__What is needed__.
The expected result is the segment of the entries that begins with the line containing "Прием: идет" and ends with the last line, copied verbatim.

Dataset entries
+ + + +
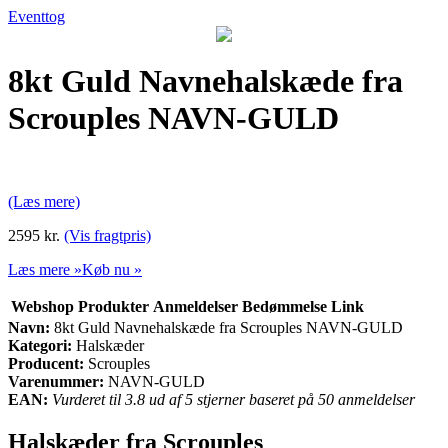
Eventtog
8kt Guld Navnehalskæde fra
Scrouples NAVN-GULD
(Læs mere)
2595 kr.
(Vis fragtpris)
Læs mere »
Køb nu »
Webshop
Produkter
Anmeldelser
Bedømmelse
Link
Navn:
8kt Guld Navnehalskæde fra Scrouples NAVN-GULD
Kategori:
Halskæder
Producent:
Scrouples
Varenummer:
NAVN-GULD
EAN:
Vurderet til 3.8 ud af 5 stjerner baseret på 50 anmeldelser
Halskæder fra Scrouples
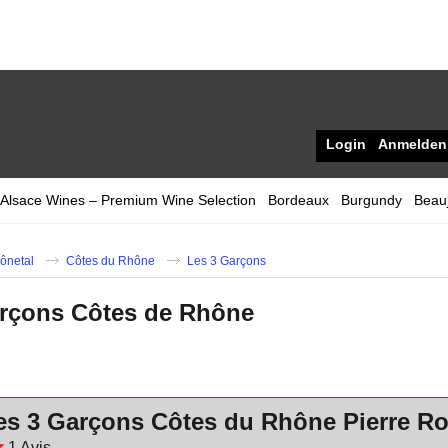
Login
Anmelden
Alsace Wines – Premium Wine Selection
Bordeaux
Burgundy
Beauj
ônetal
Côtes du Rhône
Les 3 Garçons
arçons Côtes de Rhône
es 3 Garçons Côtes du Rhône Pierre R
1
Avis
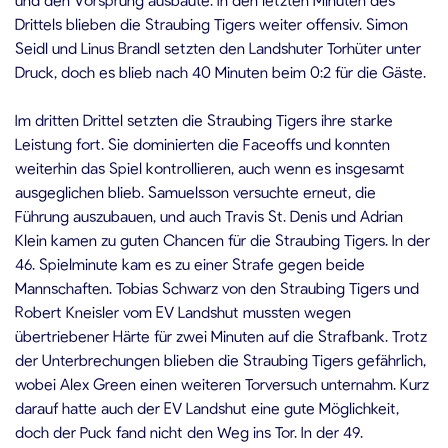
Drittels blieben die Straubing Tigers weiter offensiv. Simon
Seidl und Linus Brandl setzten den Landshuter Torhüter unter
Druck, doch es blieb nach 40 Minuten beim 0:2 für die Gäste.
Im dritten Drittel setzten die Straubing Tigers ihre starke
Leistung fort. Sie dominierten die Faceoffs und konnten
weiterhin das Spiel kontrollieren, auch wenn es insgesamt
ausgeglichen blieb. Samuelsson versuchte erneut, die
Führung auszubauen, und auch Travis St. Denis und Adrian
Klein kamen zu guten Chancen für die Straubing Tigers. In der
46. Spielminute kam es zu einer Strafe gegen beide
Mannschaften. Tobias Schwarz von den Straubing Tigers und
Robert Kneisler vom EV Landshut mussten wegen
übertriebener Härte für zwei Minuten auf die Strafbank. Trotz
der Unterbrechungen blieben die Straubing Tigers gefährlich,
wobei Alex Green einen weiteren Torversuch unternahm. Kurz
darauf hatte auch der EV Landshut eine gute Möglichkeit,
doch der Puck fand nicht den Weg ins Tor. In der 49.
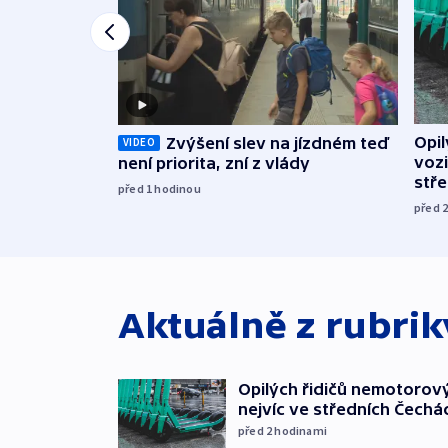
Opi
Zvýšení slev na jízdném teď
VIDEO
vozi
není priorita, zní z vlády
stř
před 1
hodinou
před 
Aktuálně z rubri
Opilých řidičů nemotorový
nejvíc ve středních Čechá
před 2
hodinami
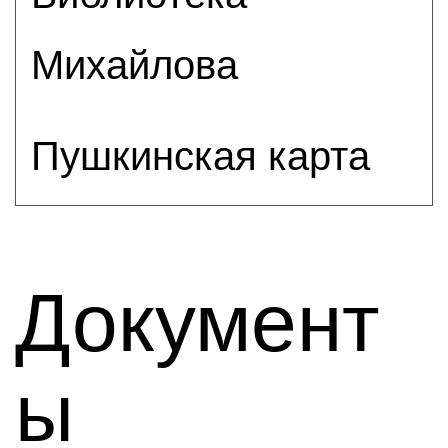
Михайлова
Пушкинская карта
Документ
ы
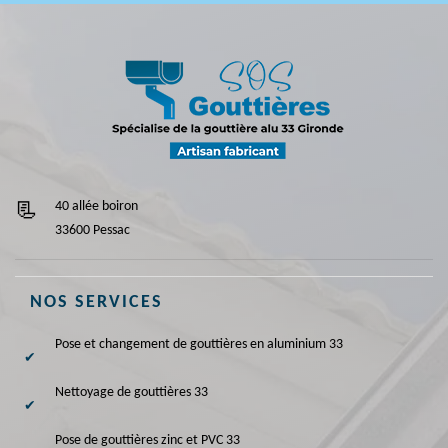
40 allée boiron
33600 Pessac
NOS SERVICES
Pose et changement de gouttières en aluminium 33
Nettoyage de gouttières 33
Pose de gouttières zinc et PVC 33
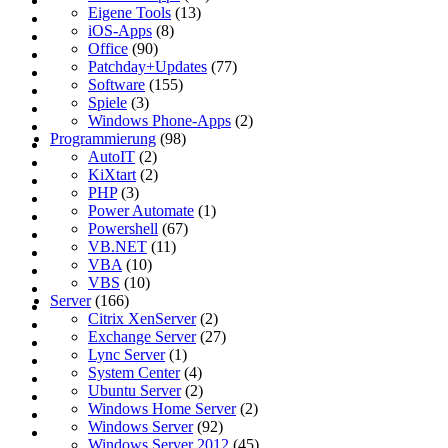
Eigene Tools
(13)
iOS-Apps
(8)
Office
(90)
Patchday+Updates
(77)
Software
(155)
Spiele
(3)
Windows Phone-Apps
(2)
Programmierung
(98)
AutoIT
(2)
KiXtart
(2)
PHP
(3)
Power Automate
(1)
Powershell
(67)
VB.NET
(11)
VBA
(10)
VBS
(10)
Server
(166)
Citrix XenServer
(2)
Exchange Server
(27)
Lync Server
(1)
System Center
(4)
Ubuntu Server
(2)
Windows Home Server
(2)
Windows Server
(92)
Windows Server 2012
(45)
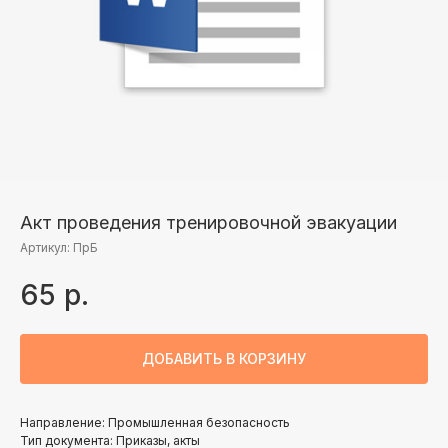
Акт проведения тренировочной эвакуации
Артикул:
ПрБ
65
р.
ДОБАВИТЬ В КОРЗИНУ
Направление: Промышленная безопасность
Тип документа: Приказы, акты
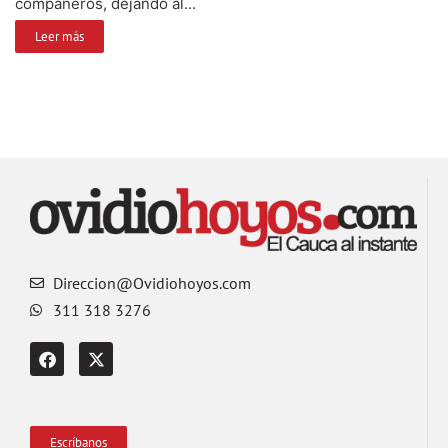
compañeros, dejando al...
Leer más
Direccion@Ovidiohoyos.com
311 318 3276
Escríbanos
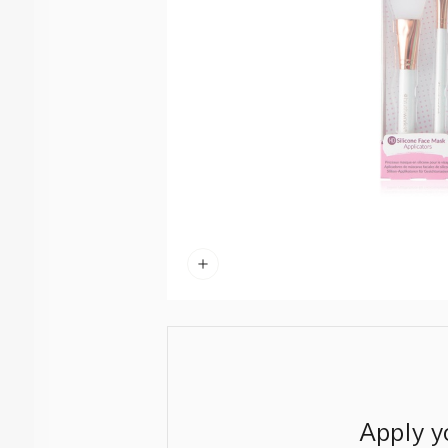
Apply y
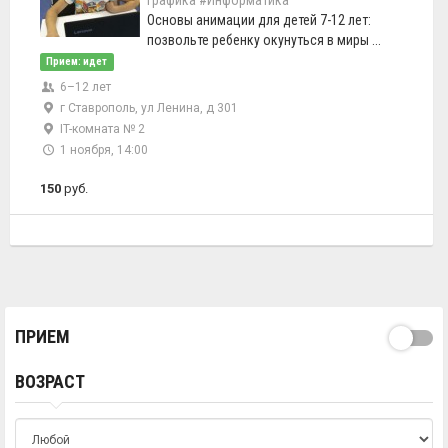
графика
#Информатика
Основы анимации для детей 7-12 лет:
позвольте ребенку окунуться в миры ...
Прием: идет
6–12 лет
г Ставрополь, ул Ленина, д 301
IT-комната № 2
1 ноября, 14:00
150
руб.
ПРИЕМ
ВОЗРАСТ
+ + + +
__Exercise response__.
Прием: идет
6–12 лет
г Ставрополь, ул Ленина, д 301
IT-комната № 2
1 ноября, 14:00
150
руб.
ПРИЕМ
ВОЗРАСТ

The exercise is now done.